╭─ Texte fourni
Conventions collectives : un agent technique d'une agence de presse privé de prime de langue

Un salarié, agent technique au sein d'une agence de presse, avait saisi les prud'hommes. Il réclamait notamment un rappel de salaire au titre d'une prime de langue prévue par la convention collective applicable (convention collective des ouvriers des transmissions de l'Agence France-Presse).

L'employeur refusait de verser cette prime au salarié. Son argumentaire reposait sur les deux points suivants :

En premier lieu, l'employeur estimait que la prime de langue, calculée en pourcentage du salaire de base, constituait une majoration du salaire minimum conventionnel. Or le salarié étant payé au-dessus de ce minimum, il ne pouvait donc être concerné par la prime.

En second lieu, l'employeur considérait que, quand bien même le salarié eut été concerné par cette prime, sa maîtrise insuffisante de la langue l'en excluait. Pour l'employeur, les dispositions conventionnelles exigeaient du salarié la capacité d'effectuer son travail dans une langue étrangère et donc d'en avoir une maîtrise parfaite, ce qui n'était pas le cas de l'intéressé.

Conventions collectives : une communication professionnelle en anglais ouvre droit à la prime de langue

Les juges du fond n'avaient pas été sensibles à l'argumentaire de l'employeur et avaient donné gain de cause au salarié.

Leur décision a été approuvée par la Cour de cassation, qui rappelle d'abord les dispositions conventionnelles en cause :

  • d'une part, les salaires de base correspondant à chaque emploi sont fixés conformément à un barème figurant en annexe ;
  • d'autre part, les opérateurs de première classe et hors classe du siège capables de transmettre sur n'importe quel poste et dans n'importe quelle langue, ont droit à une prime de langue égale à 10 % de leur salaire de base.
╰─
◆ Consigne ◆
Prolongez le texte consacré à la prime de langue de l'agent technique en reprenant juste après sa dernière phrase. Les entrées ci-dessous ne sont pas nécessaires.
╭─ Liste des entrées
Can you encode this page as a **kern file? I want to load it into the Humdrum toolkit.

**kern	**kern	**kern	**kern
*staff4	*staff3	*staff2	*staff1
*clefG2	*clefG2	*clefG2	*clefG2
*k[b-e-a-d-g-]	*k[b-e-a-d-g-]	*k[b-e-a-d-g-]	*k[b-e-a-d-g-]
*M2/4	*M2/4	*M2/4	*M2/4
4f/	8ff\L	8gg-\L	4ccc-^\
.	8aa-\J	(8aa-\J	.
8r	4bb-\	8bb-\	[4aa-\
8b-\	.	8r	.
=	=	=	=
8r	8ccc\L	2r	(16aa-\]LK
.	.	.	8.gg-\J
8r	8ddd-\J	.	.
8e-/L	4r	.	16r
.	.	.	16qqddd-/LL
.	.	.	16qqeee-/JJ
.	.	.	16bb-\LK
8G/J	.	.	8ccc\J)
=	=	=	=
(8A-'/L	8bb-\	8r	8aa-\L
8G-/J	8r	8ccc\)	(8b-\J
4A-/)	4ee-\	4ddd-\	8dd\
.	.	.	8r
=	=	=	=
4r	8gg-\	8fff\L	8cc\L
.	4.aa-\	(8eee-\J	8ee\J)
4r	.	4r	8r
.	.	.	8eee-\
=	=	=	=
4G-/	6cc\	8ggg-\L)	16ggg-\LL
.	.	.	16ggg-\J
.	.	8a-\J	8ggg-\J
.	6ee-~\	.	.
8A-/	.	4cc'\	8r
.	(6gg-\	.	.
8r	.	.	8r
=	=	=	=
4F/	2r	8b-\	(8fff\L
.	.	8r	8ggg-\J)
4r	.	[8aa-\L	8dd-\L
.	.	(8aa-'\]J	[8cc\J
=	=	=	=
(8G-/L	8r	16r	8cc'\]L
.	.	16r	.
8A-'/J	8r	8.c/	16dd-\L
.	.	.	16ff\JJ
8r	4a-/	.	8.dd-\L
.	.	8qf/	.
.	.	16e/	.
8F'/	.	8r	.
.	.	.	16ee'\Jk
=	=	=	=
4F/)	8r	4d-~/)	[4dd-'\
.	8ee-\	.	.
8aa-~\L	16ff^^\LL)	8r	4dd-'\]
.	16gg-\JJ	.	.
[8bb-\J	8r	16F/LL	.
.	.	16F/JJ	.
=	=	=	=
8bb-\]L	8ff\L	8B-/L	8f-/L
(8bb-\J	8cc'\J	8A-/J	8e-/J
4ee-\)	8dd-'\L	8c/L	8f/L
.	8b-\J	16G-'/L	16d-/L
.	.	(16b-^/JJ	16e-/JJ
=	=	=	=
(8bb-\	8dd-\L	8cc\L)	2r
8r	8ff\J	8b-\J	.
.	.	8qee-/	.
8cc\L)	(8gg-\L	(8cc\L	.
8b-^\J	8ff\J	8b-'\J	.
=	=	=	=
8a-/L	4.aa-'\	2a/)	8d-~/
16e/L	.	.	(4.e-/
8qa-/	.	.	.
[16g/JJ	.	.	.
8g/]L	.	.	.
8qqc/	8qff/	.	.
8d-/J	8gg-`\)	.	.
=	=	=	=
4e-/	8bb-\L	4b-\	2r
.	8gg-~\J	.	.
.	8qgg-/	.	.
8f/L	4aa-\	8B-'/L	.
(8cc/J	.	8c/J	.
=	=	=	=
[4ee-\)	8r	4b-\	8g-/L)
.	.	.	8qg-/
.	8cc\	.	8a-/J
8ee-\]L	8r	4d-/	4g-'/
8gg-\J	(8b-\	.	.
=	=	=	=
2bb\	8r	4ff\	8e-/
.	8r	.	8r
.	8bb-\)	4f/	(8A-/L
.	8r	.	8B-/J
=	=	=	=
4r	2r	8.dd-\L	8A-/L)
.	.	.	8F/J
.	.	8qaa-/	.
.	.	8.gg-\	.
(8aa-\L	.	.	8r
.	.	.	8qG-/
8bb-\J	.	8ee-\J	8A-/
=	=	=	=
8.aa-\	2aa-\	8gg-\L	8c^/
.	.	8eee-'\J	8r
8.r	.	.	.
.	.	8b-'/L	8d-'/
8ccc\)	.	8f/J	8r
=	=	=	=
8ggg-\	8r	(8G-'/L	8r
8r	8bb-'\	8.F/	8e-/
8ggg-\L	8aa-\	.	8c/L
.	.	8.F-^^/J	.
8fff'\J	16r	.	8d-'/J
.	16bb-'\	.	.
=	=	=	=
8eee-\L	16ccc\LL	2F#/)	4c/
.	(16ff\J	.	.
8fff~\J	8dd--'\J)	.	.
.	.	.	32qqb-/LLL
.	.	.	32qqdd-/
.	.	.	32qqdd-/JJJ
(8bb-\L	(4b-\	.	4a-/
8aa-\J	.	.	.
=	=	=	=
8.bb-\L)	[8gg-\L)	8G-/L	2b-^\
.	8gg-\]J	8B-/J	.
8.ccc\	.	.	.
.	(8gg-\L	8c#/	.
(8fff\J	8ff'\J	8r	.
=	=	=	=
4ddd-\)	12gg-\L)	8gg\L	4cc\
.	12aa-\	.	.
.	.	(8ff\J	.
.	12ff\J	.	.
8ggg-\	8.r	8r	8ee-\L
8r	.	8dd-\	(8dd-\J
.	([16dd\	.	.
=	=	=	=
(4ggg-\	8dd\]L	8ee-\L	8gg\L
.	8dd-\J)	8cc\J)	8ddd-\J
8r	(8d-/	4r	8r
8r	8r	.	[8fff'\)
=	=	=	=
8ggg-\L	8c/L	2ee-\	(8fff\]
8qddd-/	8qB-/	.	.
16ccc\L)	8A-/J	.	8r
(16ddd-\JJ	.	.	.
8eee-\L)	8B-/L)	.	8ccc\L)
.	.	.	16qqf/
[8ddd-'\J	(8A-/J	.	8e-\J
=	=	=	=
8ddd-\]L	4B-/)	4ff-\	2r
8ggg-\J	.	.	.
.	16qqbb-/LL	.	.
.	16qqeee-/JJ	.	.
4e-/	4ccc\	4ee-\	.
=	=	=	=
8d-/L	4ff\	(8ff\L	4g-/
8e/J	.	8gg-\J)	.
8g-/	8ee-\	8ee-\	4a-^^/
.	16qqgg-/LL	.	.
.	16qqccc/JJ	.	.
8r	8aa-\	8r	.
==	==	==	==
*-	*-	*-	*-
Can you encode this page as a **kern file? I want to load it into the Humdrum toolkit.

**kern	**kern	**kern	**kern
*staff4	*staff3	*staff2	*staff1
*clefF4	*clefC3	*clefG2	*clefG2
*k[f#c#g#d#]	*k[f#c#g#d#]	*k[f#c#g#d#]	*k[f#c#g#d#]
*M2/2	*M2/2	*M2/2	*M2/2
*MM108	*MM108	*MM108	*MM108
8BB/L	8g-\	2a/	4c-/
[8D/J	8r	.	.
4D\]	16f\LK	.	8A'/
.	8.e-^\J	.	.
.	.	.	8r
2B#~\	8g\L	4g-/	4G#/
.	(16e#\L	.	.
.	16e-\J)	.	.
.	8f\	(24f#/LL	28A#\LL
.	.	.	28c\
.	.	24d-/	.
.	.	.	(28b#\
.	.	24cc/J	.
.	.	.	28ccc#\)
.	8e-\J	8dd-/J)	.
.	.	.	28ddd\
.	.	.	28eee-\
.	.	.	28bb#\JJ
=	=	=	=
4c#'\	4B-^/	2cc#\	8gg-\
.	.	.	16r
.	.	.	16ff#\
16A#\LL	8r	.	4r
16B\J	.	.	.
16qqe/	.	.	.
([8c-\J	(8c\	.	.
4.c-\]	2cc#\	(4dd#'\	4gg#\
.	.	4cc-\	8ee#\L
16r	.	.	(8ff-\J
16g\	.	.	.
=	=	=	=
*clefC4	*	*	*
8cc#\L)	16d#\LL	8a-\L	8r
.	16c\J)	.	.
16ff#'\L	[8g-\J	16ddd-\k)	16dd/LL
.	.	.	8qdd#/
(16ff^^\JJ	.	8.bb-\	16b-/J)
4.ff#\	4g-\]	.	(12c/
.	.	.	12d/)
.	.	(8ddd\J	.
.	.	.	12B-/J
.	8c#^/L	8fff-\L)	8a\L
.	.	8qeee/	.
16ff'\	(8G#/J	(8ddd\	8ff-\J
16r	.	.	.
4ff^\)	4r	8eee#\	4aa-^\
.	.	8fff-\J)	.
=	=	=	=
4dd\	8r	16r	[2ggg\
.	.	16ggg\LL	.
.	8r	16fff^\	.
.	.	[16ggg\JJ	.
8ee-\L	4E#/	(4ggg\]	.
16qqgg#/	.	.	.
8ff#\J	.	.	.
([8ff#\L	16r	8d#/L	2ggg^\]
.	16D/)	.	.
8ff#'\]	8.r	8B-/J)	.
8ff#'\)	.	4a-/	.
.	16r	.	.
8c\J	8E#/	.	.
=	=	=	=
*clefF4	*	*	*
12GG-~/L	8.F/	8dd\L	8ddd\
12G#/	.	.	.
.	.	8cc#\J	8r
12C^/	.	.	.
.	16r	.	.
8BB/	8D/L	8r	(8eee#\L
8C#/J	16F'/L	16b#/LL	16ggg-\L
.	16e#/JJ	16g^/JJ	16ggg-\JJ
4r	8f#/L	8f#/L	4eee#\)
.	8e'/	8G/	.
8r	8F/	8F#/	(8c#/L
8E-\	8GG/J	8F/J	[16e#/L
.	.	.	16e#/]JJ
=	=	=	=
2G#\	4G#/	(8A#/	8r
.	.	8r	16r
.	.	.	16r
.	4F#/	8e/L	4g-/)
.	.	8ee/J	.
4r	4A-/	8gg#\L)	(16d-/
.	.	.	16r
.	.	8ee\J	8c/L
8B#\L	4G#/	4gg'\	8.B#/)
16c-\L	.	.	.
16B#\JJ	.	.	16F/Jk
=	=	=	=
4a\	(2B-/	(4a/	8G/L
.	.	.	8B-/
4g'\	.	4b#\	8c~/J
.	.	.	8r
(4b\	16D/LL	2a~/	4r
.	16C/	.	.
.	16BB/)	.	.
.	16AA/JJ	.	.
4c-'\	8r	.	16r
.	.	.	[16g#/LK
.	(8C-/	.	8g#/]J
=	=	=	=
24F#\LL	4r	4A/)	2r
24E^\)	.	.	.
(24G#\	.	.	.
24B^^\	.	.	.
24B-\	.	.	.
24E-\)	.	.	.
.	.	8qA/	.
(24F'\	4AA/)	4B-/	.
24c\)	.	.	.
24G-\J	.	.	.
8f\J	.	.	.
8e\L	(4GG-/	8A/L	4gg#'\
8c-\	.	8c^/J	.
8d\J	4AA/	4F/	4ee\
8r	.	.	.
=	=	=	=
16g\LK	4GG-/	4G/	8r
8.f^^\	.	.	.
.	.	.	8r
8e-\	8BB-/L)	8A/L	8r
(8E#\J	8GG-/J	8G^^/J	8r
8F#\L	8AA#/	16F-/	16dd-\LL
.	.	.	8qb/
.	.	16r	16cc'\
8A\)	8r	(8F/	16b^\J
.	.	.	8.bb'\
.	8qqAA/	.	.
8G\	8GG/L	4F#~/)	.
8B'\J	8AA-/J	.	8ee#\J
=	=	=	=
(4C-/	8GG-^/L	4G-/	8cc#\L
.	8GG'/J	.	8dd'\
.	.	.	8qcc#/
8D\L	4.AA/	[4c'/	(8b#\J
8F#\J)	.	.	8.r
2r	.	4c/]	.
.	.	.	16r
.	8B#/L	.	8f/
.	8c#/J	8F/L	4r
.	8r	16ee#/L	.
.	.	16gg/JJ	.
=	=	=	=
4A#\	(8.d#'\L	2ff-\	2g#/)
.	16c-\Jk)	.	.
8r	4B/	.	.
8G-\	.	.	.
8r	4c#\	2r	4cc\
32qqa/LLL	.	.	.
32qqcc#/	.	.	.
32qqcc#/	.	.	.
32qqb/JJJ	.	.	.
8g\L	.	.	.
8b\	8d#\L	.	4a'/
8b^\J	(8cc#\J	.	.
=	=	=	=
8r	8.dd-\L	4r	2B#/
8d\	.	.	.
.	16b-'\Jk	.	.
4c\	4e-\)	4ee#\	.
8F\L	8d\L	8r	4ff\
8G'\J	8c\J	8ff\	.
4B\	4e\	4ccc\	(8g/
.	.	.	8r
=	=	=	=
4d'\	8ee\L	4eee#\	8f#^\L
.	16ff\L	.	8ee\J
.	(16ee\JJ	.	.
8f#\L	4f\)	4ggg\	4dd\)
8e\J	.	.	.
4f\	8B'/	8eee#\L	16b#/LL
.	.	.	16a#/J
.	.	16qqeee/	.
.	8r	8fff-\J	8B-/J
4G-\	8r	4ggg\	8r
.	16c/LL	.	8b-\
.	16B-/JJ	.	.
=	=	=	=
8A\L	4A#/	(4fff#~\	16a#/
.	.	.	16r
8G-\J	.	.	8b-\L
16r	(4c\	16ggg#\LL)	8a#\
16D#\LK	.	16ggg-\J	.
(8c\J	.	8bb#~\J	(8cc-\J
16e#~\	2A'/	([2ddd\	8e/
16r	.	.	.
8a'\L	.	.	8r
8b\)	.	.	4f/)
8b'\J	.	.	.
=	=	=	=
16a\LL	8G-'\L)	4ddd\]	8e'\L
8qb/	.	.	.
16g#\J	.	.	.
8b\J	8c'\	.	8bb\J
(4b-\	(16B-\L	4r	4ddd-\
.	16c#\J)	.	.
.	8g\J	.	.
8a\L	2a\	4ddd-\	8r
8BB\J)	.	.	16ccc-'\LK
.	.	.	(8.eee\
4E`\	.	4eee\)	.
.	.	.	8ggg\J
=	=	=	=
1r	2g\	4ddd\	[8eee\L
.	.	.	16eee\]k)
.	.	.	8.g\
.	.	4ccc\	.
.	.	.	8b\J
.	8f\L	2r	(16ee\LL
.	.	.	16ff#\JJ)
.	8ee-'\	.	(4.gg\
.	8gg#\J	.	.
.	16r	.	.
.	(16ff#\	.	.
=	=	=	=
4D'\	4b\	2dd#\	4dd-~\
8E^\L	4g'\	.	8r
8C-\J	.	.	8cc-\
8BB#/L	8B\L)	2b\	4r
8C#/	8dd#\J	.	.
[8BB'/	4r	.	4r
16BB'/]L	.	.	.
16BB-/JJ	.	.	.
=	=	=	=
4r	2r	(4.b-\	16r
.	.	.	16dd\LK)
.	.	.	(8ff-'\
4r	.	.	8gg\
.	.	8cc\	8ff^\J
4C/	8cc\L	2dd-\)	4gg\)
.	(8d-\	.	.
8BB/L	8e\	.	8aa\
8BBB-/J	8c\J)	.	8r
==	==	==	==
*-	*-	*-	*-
╰─
◆ Réponse rédigée ◆
Pour la Cour de cassation, il résulte de ces dispositions que la prime de langue ne constitue pas une majoration du salaire minimum conventionnel, mais une prime calculée en pourcentage du salaire de base.

C’est donc à juste titre que les premiers juges avaient retenu qu'aucune disposition de la convention collective ne subordonnait l'octroi de la prime de langue à la condition que le salarié ne perçoive que le seul minimum conventionnel garanti.

Par ailleurs, s'agissant de la maîtrise de la langue, la Cour souligne que les premiers juges avaient constaté que le salarié, qui exerçait des fonctions techniques informatiques, démontrait avoir :

  • travaillé sur des documents techniques rédigés en anglais ;
  • communiqué en cette langue avec ses interlocuteurs ;
  • accompli des missions à l'étranger.

Autant d'éléments démontrant que cette pratique induisait a minima une communication professionnelle en anglais.

Par conséquent, les conditions d'octroi de la prime de langue conventionnelle étaient réunies et le salarié devait bien en bénéficier.


Cour de cassation, chambre sociale, 9 juin 2022, n° 21-10.628 (selon les dispositions de la convention collective de l'Agence France-Presse, la prime de langue ne constitue pas une majoration du salaire minimum conventionnel mais une prime calculée en pourcentage du salaire de base, ainsi aucune disposition de la convention collective ne subordonne l'octroi de la prime de langue à la condition que le salarié ne perçoive que le seul minimum conventionnel garanti)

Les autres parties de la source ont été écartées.